Solicitação de trabalho:
Transforme as linhas de todos os registros abaixo em uma lista numerada, sem as linhas em branco. Por favor, deixe as imagens de fora da resposta.

==== Registros fornecidos ====

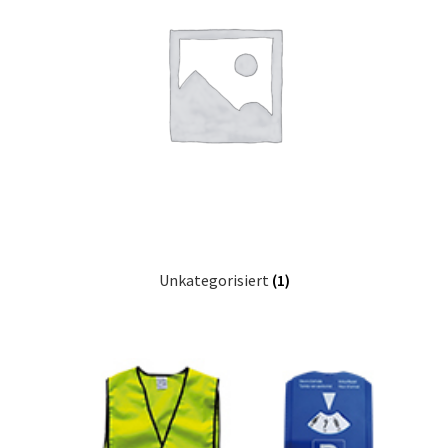
Unkategorisiert
(1)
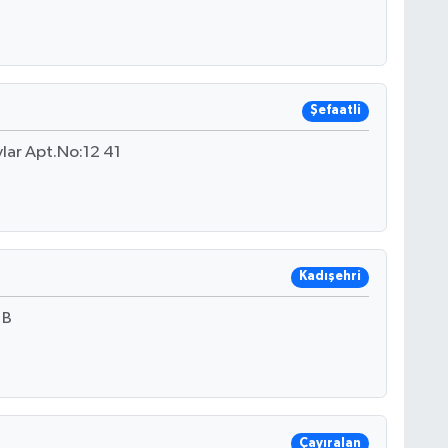
Şefaatli
ylar Apt.No:12 41
Kadışehri
 B
Çayıralan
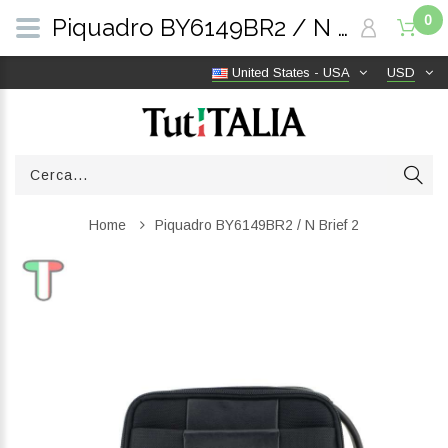
0
Piquadro BY6149BR2 / N Brief 2 | TutITALIA
United States - USA
USD
Home
Piquadro BY6149BR2 / N Brief 2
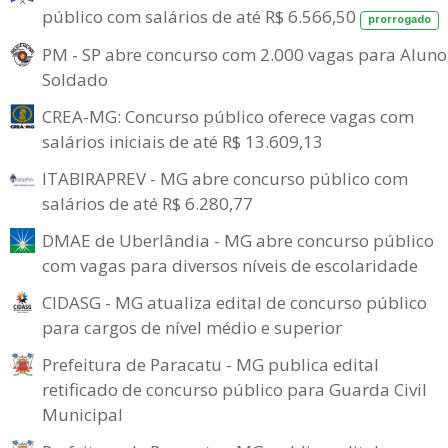
público com salários de até R$ 6.566,50
prorrogado
PM - SP abre concurso com 2.000 vagas para Aluno
Soldado
CREA-MG: Concurso público oferece vagas com
salários iniciais de até R$ 13.609,13
ITABIRAPREV - MG abre concurso público com
salários de até R$ 6.280,77
DMAE de Uberlândia - MG abre concurso público
com vagas para diversos níveis de escolaridade
CIDASG - MG atualiza edital de concurso público
para cargos de nível médio e superior
Prefeitura de Paracatu - MG publica edital
retificado de concurso público para Guarda Civil
Municipal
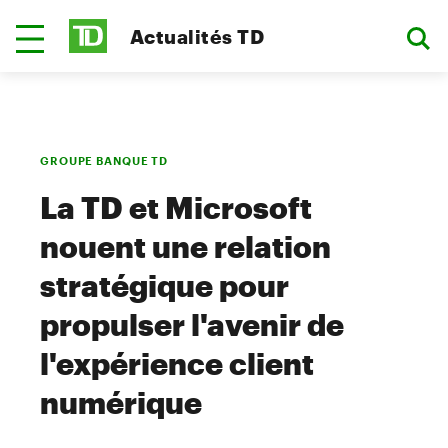
Actualités TD
GROUPE BANQUE TD
La TD et Microsoft
nouent une relation
stratégique pour
propulser l'avenir de
l'expérience client
numérique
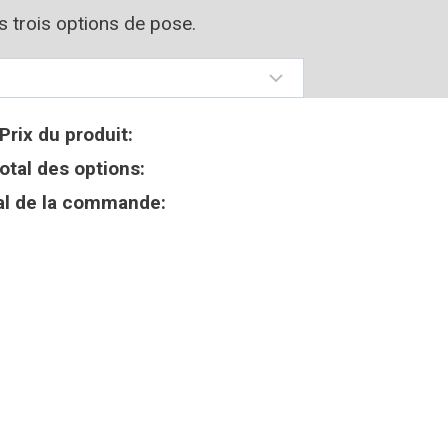
os trois options de pose.
Prix du produit:
otal des options:
al de la commande:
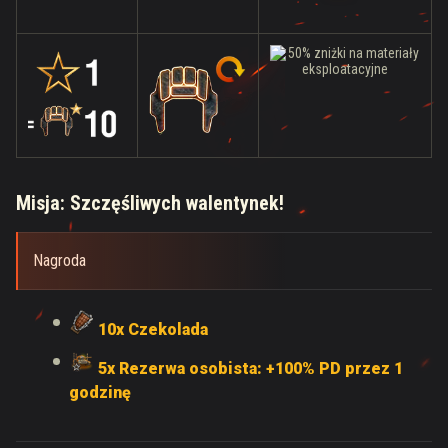
Misja: Szczęśliwych walentynek!
Nagroda
10x Czekolada
5x Rezerwa osobista: +100% PD przez 1
godzinę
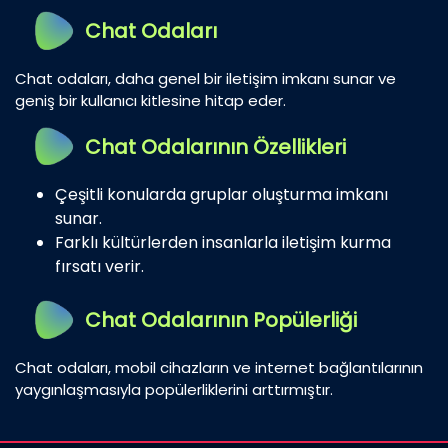
Chat Odaları
Chat odaları, daha genel bir iletişim imkanı sunar ve
geniş bir kullanıcı kitlesine hitap eder.
Chat Odalarının Özellikleri
Çeşitli konularda gruplar oluşturma imkanı
sunar.
Farklı kültürlerden insanlarla iletişim kurma
fırsatı verir.
Chat Odalarının Popülerliği
Chat odaları, mobil cihazların ve internet bağlantılarının
yaygınlaşmasıyla popülerliklerini arttırmıştır.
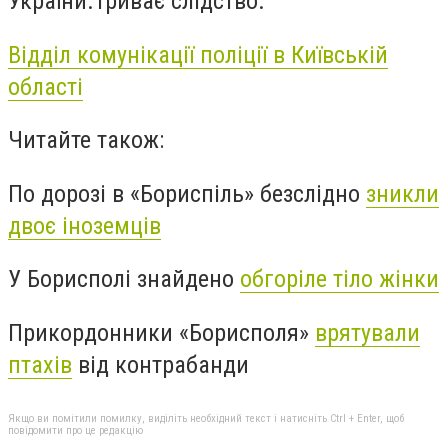
України.Триває слідство.
Відділ комунікації поліції в Київській
області
Читайте також:
По дорозі в «Бориспіль» безслідно
зникли
двоє іноземців
У Борисполі знайдено
обгоріле тіло жінки
Прикордонники «Борисполя»
врятували
птахів
від контрабанди
Якщо ви помітили помилку, виділіть необхідний текст і натисніть Ctrl + Enter, щоб
повідомити про це редакцію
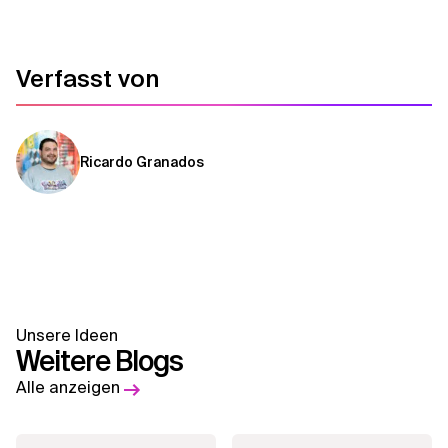
Verfasst von
Ricardo Granados
Unsere Ideen
Weitere Blogs
Alle anzeigen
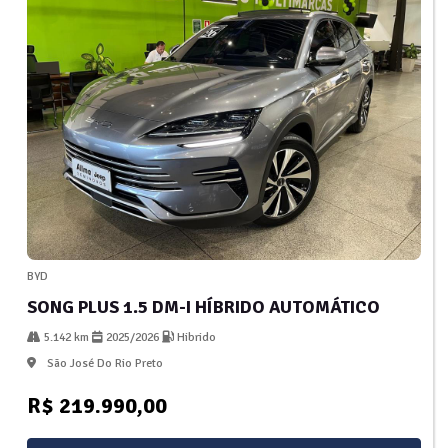
BYD
SONG PLUS 1.5 DM-I HÍBRIDO AUTOMÁTICO
5.142 km
2025/2026
Hibrido
São José Do Rio Preto
R$ 219.990,00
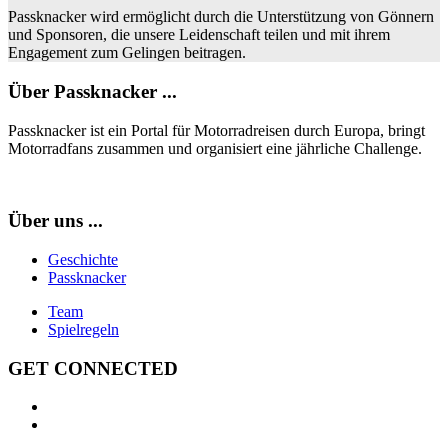
Passknacker wird ermöglicht durch die Unterstützung von Gönnern
und Sponsoren, die unsere Leidenschaft teilen und mit ihrem
Engagement zum Gelingen beitragen.
Über Passknacker ...
Passknacker ist ein Portal für Motorradreisen durch Europa, bringt
Motorradfans zusammen und organisiert eine jährliche Challenge.
Über uns ...
Geschichte
Passknacker
Team
Spielregeln
GET CONNECTED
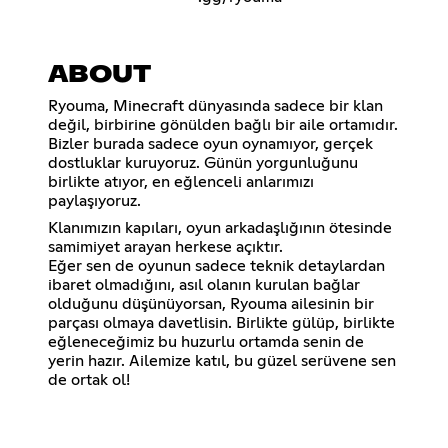
ABOUT
Ryouma, Minecraft dünyasında sadece bir klan
değil, birbirine gönülden bağlı bir aile ortamıdır.
Bizler burada sadece oyun oynamıyor, gerçek
dostluklar kuruyoruz. Günün yorgunluğunu
birlikte atıyor, en eğlenceli anlarımızı
paylaşıyoruz.
Klanımızın kapıları, oyun arkadaşlığının ötesinde
samimiyet arayan herkese açıktır.
Eğer sen de oyunun sadece teknik detaylardan
ibaret olmadığını, asıl olanın kurulan bağlar
olduğunu düşünüyorsan, Ryouma ailesinin bir
parçası olmaya davetlisin. Birlikte gülüp, birlikte
eğleneceğimiz bu huzurlu ortamda senin de
yerin hazır. Ailemize katıl, bu güzel serüvene sen
de ortak ol!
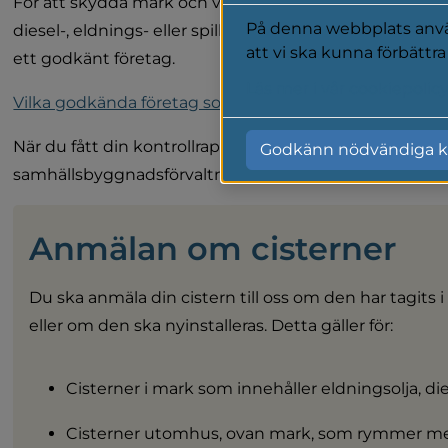
För att skydda mark och vatten mot föroreningar ska c
På denna webbplats använ
diesel-, eldnings- eller spillolja kontrolleras regelbunde
att vi ska kunna förbättr
ett godkänt företag.
Läs mer i vår cookiepolic
Vilka godkända företag som gör kontroller hittar du 
När du fått din kontrollrapport skickar du en kopia till o
Godkänn nödvändiga k
samhällsbyggnadsförvaltningen.
Anmälan om cisterner
Du ska anmäla din cistern till oss om den har tagits i b
eller om den ska nyinstalleras. Detta gäller för:
Cisterner i mark som innehåller eldningsolja, diese
Cisterner utomhus, ovan mark, som rymmer mer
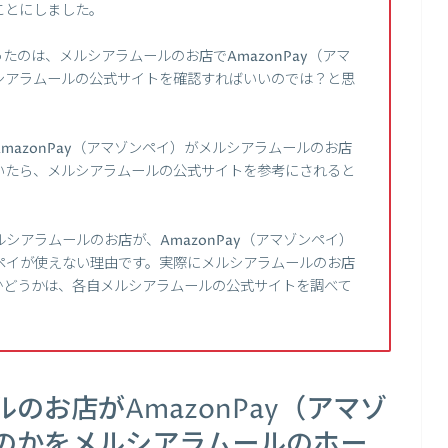
ことにしました。
のは、メルシアラムールのお店でAmazonPay（アマ
シアラムールの公式サイトを確認すればいいのでは？と思
azonPay（アマゾンペイ）がメルシアラムールのお店
いたら、メルシアラムールの公式サイトを参考にされると
シアラムールのお店が、AmazonPay（アマゾンペイ）
ペイが使えない理由です。実際にメルシアラムールのお店
るかどうかは、各自メルシアラムールの公式サイトを調べて
のお店がAmazonPay（アマゾ
のかをメルシアラムールのホー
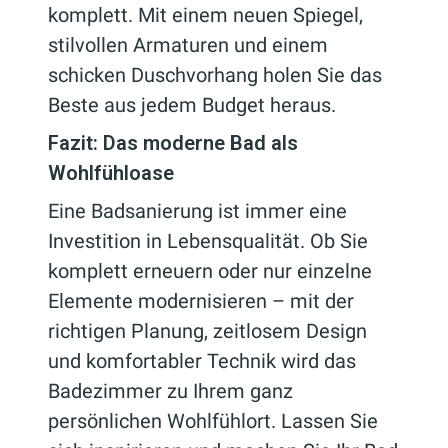
komplett. Mit einem neuen Spiegel,
stilvollen Armaturen und einem
schicken Duschvorhang holen Sie das
Beste aus jedem Budget heraus.
Fazit: Das moderne Bad als
Wohlfühloase
Eine Badsanierung ist immer eine
Investition in Lebensqualität. Ob Sie
komplett erneuern oder nur einzelne
Elemente modernisieren – mit der
richtigen Planung, zeitlosem Design
und komfortabler Technik wird das
Badezimmer zu Ihrem ganz
persönlichen Wohlfühlort. Lassen Sie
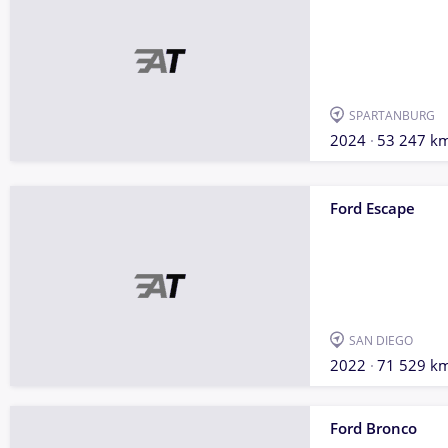
SPARTANBURG
2024
53 247 k
Ford Escape
SAN DIEGO
2022
71 529 k
Ford Bronco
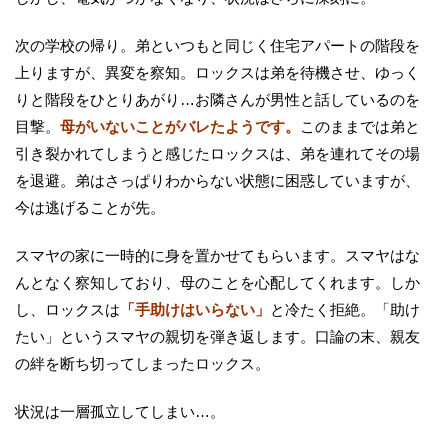
次の学校の帰り。弟といつもと同じく住宅アパートの階段を
上りますが、異変を察知。ロックスは弟を待機させ、ゆっく
りと階段をひとりあがり…お隣さんが男性と話しているのを
目撃。
母がいないことがバレたようです。
このままでは弟と
引き裂かれてしまうと感じたロックスは、弟を連れてその場
を退避。弟はさっぱりわからない状態に困惑していますが、
今は逃げることが先。
スマヤの家に一時的に身を置かせてもらいます。スマヤはな
んとなく察知しており、母のことを心配してくれます。しか
し、ロックスは
「手助けはいらない」
と冷たく拒絶。「助け
たい」というスマヤの親切を弾き返します。口論の末、親友
の絆を断ち切ってしまったロックス。
状況は一層孤立してしまい…。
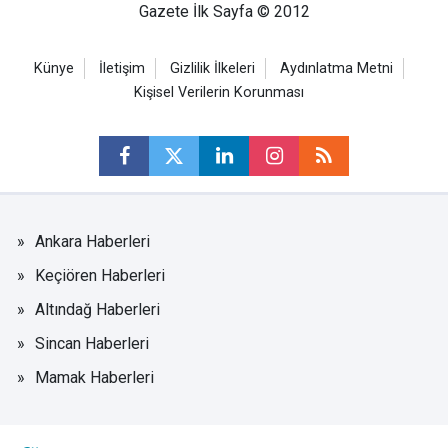
Gazete İlk Sayfa © 2012
Künye
İletişim
Gizlilik İlkeleri
Aydınlatma Metni
Kişisel Verilerin Korunması
Ankara Haberleri
Keçiören Haberleri
Altındağ Haberleri
Sincan Haberleri
Mamak Haberleri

====

Resposta da tarefa:
1. Unkategorisiert
2. (1)
3. Şefaatli
4. ylar Apt.No:12 41
5. Kadışehri
6.  B
7. Çayıralan
8. 0
9. Piquadro BY6149BR2 / N Brief 2 | TutITALIA
10. United States - USA
11. USD
12. Home
13. Piquadro BY6149BR2 / N Brief 2
14. público com salários de até R$ 6.566,50
15. prorrogado
16. PM - SP abre concurso com 2.000 vagas para Aluno
17. Soldado
18. CREA-MG: Concurso público oferece vagas com
19. salários iniciais de até R$ 13.609,13
20. ITABIRAPREV - MG abre concurso público com
21. salários de até R$ 6.280,77
22. DMAE de Uberlândia - MG abre concurso público
23. com vagas para diversos níveis de escolaridade
24. CIDASG - MG atualiza edital de concurso público
25. para cargos de nível médio e superior
26. Prefeitura de Paracatu - MG publica edital
27. retificado de concurso público para Guarda Civil
28. Municipal
29. Actualités TD
30. GROUPE BANQUE TD
31. La TD et Microsoft
32. nouent une relation
33. stratégique pour
34. propulser l'avenir de
35. l'expérience client
36. numérique
37. os trois options de pose.
38. Prix du produit:
39. otal des options:
40. al de la commande:
41. Misja: Szczęśliwych walentynek!
42. Nagroda
43. 10x Czekolada
44. 5x Rezerwa osobista: +100% PD przez 1
45. godzinę
46. Chat Odaları
47. Chat odaları, daha genel bir iletişim imkanı sunar ve
48. geniş bir kullanıcı kitlesine hitap eder.
49. Chat Odalarının Özellikleri
50. Çeşitli konularda gruplar oluşturma imkanı
51. sunar.
52. Farklı kültürlerden insanlarla iletişim kurma
53. fırsatı verir.
54. Chat Odalarının Popülerliği
55. Chat odaları, mobil cihazların ve internet bağlantılarının
56. yaygınlaşmasıyla popülerliklerini arttırmıştır.
57. України.Триває слідство.
58. Відділ комунікації поліції в Київській
59. області
60. Читайте також:
61. По дорозі в «Бориспіль» безслідно
62. зникли
63. двоє іноземців
64. У Борисполі знайдено
65. обгоріле тіло жінки
66. Прикордонники «Борисполя»
67. врятували
68. птахів
69. від контрабанди
70. Якщо ви помітили помилку, виділіть необхідний текст і натисніть Ctrl + Enter, щоб
71. повідомити про це редакцію
72. Verfasst von
73. Ricardo Granados
74. Unsere Ideen
75. Weitere Blogs
76. Alle anzeigen
77. BYD
78. SONG PLUS 1.5 DM-I HÍBRIDO AUTOMÁTICO
79. 5.142 km
80. 2025/2026
81. Hibrido
82. São José Do Rio Preto
83. R$ 219.990,00
84. Passknacker wird ermöglicht durch die Unterstützung von Gönnern
85. und Sponsoren, die unsere Leidenschaft teilen und mit ihrem
86. Engagement zum Gelingen beitragen.
87. Über Passknacker ...
88. Passknacker ist ein Portal für Motorradreisen durch Europa, bringt
89. Motorradfans zusammen und organisiert eine jährliche Challenge.
90. Über uns ...
91. Geschichte
92. Passknacker
93. Team
94. Spielregeln
95. GET CONNECTED
96. ABOUT
97. Ryouma, Minecraft dünyasında sadece bir klan
98. değil, birbirine gönülden bağlı bir aile ortamıdır.
99. Bizler burada sadece oyun oynamıyor, gerçek
100. dostluklar kuruyoruz. Günün yorgunluğunu
101. birlikte atıyor, en eğlenceli anlarımızı
102. paylaşıyoruz.
103. Klanımızın kapıları, oyun arkadaşlığının ötesinde
104. samimiyet arayan herkese açıktır.
105. Eğer sen de oyunun sadece teknik detaylardan
106. ibaret olmadığını, asıl olanın kurulan bağlar
107. olduğunu düşünüyorsan, Ryouma ailesinin bir
108. parçası olmaya davetlisin. Birlikte gülüp, birlikte
109. eğleneceğimiz bu huzurlu ortamda senin de
110. yerin hazır. Ailemize katıl, bu güzel serüvene sen
111. de ortak ol!
112. För att skydda mark och vatten mot föroreningar ska c
113. På denna webbplats använ
114. diesel-, eldnings- eller spillolja kontrolleras regelbunde
115. att vi ska kunna förbättr
116. ett godkänt företag.
117. Läs mer i vår cookiepolic
118. Vilka godkända företag som gör kontroller hittar du 
119. När du fått din kontrollrapport skickar du en kopia till o
120. Godkänn nödvändiga k
121. samhällsbyggnadsförvaltningen.
122. Anmälan om cisterner
123. Du ska anmäla din cistern till oss om den har tagits i b
124. eller om den ska nyinstalleras. Detta gäller för:
125. Cisterner i mark som innehåller eldningsolja, diese
126. Cisterner utomhus, ovan mark, som rymmer mer
127. ことにしました。
128. のは、メルシアラムールのお店でAmazonPay（アマ
129. シアラムールの公式サイトを確認すればいいのでは？と思
130. azonPay（アマゾンペイ）がメルシアラムールのお店
131. いたら、メルシアラムールの公式サイトを参考にされると
132. シアラムールのお店が、AmazonPay（アマゾンペイ）
133. ペイが使えない理由です。実際にメルシアラムールのお店
134. るかどうかは、各自メルシアラムールの公式サイトを調べて
135. のお店がAmazonPay（アマゾ
136. のかをメルシアラムールのホー
137. komplett. Mit einem neuen Spiegel,
138. stilvollen Armaturen und einem
139. schicken Duschvorhang holen Sie das
140. Beste aus jedem Budget heraus.
141. Fazit: Das moderne Bad als
142. Wohlfühloase
143. Eine Badsanierung ist immer eine
144. Investition in Lebensqualität. Ob Sie
145. komplett erneuern oder nur einzelne
146. Elemente modernisieren – mit der
147. richtigen Planung, zeitlosem Design
148. und komfortabler Technik wird das
149. Badezimmer zu Ihrem ganz
150. persönlichen Wohlfühlort. Lassen Sie
151. SPARTANBURG
152. 2024
153. 53 247 k
154. Ford Escape
155. SAN DIEGO
156. 2022
157. 71 529 k
158. Ford Bronco
159. 次の学校の帰り。弟といつもと同じく住宅アパートの階段を
160. 上りますが、異変を察知。ロックスは弟を待機させ、ゆっく
161. りと階段をひとりあがり…お隣さんが男性と話しているのを
162. 目撃。
163. 母がいないことがバレたようです。
164. このままでは弟と
165. 引き裂かれてしまうと感じたロックスは、弟を連れてその場
166. を退避。弟はさっぱりわからない状態に困惑していますが、
167. 今は逃げることが先。
168. スマヤの家に一時的に身を置かせてもらいます。スマヤはな
169. んとなく察知しており、母のことを心配してくれます。しか
170. し、ロックスは
171. 「手助けはいらない」
172. と冷たく拒絶。「助け
173. たい」というスマヤの親切を弾き返します。口論の末、親友
174. の絆を断ち切ってしまったロックス。
175. 状況は一層孤立してしまい…。
176. Gazete İlk Sayfa © 2012
177. Künye
178. İletişim
179. Gizlilik İlkeleri
180. Aydınlatma Metni
181. Kişisel Verilerin Korunması
182. Ankara Haberleri
183. Keçiören Haberleri
184. Altındağ Haberleri
185. Sincan Haberleri
186. Mamak Haberleri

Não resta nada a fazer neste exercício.